Ein erfolgreicher Auftritt will gepflegt werden: Drei Jahre nach Markteinführung hat Mazda dem CX-3, inzwischen nach dem grossen Bruder CX-5 der Bestseller des Hauses, ein Update spendiert. Innen wie aussen ist das Facelift das Ergebnis der nochmals weiterentwickelten Mazda KODO Designsprache. Design ist wichtig, daraus machen die Japaner auch keinen Hehl: «Die Kunden kaufen vor allem das Design», heisst es. Entsprechend wohldosiert sind die Anpassungen: Hinten wurden die Rückleuchten überarbeitet, vorne Kühlergrill und Schürze leicht modifiziert, was der Front eine dreidimensionale Anmutung verleihen soll. Im Angebot sind nun zudem Extras wie 18 Zoll grosse Aluräder.
Weitere Ausstattungshighlights im überarbeiteten CX-3 sind die serienmässigen Reifendruckkontrollsysteme, die Warnblinkaktivierung bei Notbremsungen, ein neuer Stau-Assistent (in Kombination mit dem SKYACTIV-Drive Automatikgetriebe), Start/Stoppsystem oder der City-Notbremsassistent. Für Liebhaber von Tempomaten gibt es beim Mazda CX-3 den radargestützten Tempomat, der bis zu 200 km/h den Abstand und die Geschwindigkeit halten kann. Darüber hinaus sorgt die radargestützte Distanzregelung im Zusammenspiel mit den ebenso wichtigen Spurhalte- und Spurwechselassistenten für verbesserte Übersicht beim Fahren.

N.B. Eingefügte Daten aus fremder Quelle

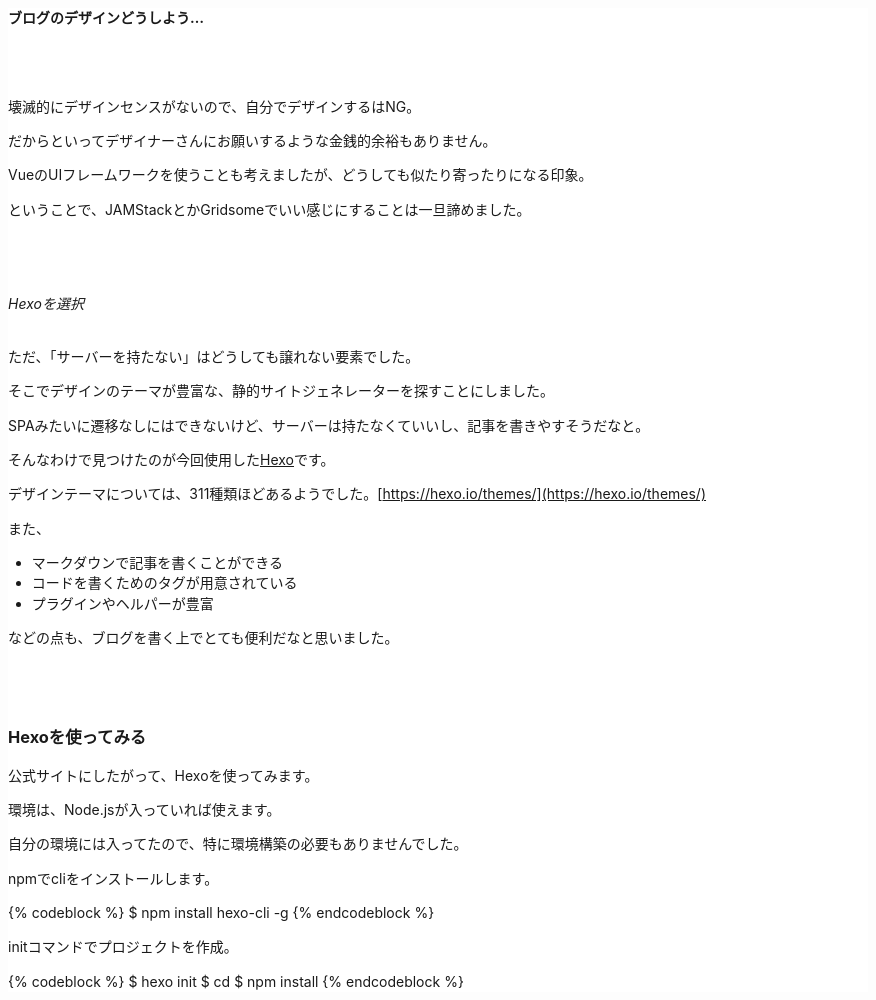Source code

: **ブログのデザインどうしよう…**

<br />
<br />

壊滅的にデザインセンスがないので、自分でデザインするはNG。

だからといってデザイナーさんにお願いするような金銭的余裕もありません。

VueのUIフレームワークを使うことも考えましたが、どうしても似たり寄ったりになる印象。

ということで、JAMStackとかGridsomeでいい感じにすることは一旦諦めました。

<br />
<br />


###### Hexoを選択


ただ、「サーバーを持たない」はどうしても譲れない要素でした。

そこでデザインのテーマが豊富な、静的サイトジェネレーターを探すことにしました。

SPAみたいに遷移なしにはできないけど、サーバーは持たなくていいし、記事を書きやすそうだなと。

そんなわけで見つけたのが今回使用した[Hexo](https://hexo.io/)です。

デザインテーマについては、311種類ほどあるようでした。[https://hexo.io/themes/](https://hexo.io/themes/)

また、

- マークダウンで記事を書くことができる
- コードを書くためのタグが用意されている
- プラグインやヘルパーが豊富

などの点も、ブログを書く上でとても便利だなと思いました。

<br />
<br />

### Hexoを使ってみる

公式サイトにしたがって、Hexoを使ってみます。

環境は、Node.jsが入っていれば使えます。

自分の環境には入ってたので、特に環境構築の必要もありませんでした。

npmでcliをインストールします。

{% codeblock %}
$ npm install hexo-cli -g
{% endcodeblock %}

initコマンドでプロジェクトを作成。

{% codeblock %}
$ hexo init <folder>
$ cd <folder>
$ npm install
{% endcodeblock %}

Mehr Platz, mehr Multimedia

Im Innenraum fällt sofort die neu gestaltete Mittelkonsole mit Armlehne ins Auge. Statt des antiquierten Handbremshebels gibt es nun eine elektronische Parkbremse mit «Auto Hold»-Funktion, die das Anfahren in Hanglagen erleichtern soll. Daneben bleibt – je nach Ausstattungslinie mal mehr, mal weniger ausgeprägt – die klassisch-elegante Mazda-Anmutung im Innenraum erhalten: Dekorelemente in Chrom- und Lederoptik – und viel Kunststoff. Für die Top-Ausstattungs-Linie «Revolution» sind zudem optional Ledersitze in Weiss und Schwarz erhältlich und serienmässig ein Head-up-Display sowie Parksensoren. Das Multimediasystem mit seinem 7 Zoll grossen Bildschirm verfügt jetzt auch über Apple Car Play und Android Auto.
Bei der Motorisierung setzt Mazda auf einen 115 PS starken Diesel und zwei Benziner (121 und 150 PS), die wahlweise mit Front- oder Allradantrieb sowie Schalt- oder Automatik-Getriebe verfügbar sind. Alle Motoren erfüllen die neueste Abgasnorm Euro 6d-Temp. Der auf 1,8 Liter vergrösserte Diesel kommt ohne SCR-Kat und Harnstoffeinspritzung aus, die Benziner ohne Partikelfilter.
Der CX-3 fährt sich agil und sicher. Innerhalb des kleinen SUV-Segments punktet der Japaner mit Fahrspass. Die Lenkung fühlt sich sehr natürlich an, auch bei höheren Geschwindigkeiten. Es macht also durchaus Freude, den CX-3 zügig auf der Strasse zu bewegen.
Gerade für die Stadt präsentiert sich der CX-3 als geeigneter kleiner Lifestyle-Flitzer, mit dem man auch gut einen Parkplatz findet.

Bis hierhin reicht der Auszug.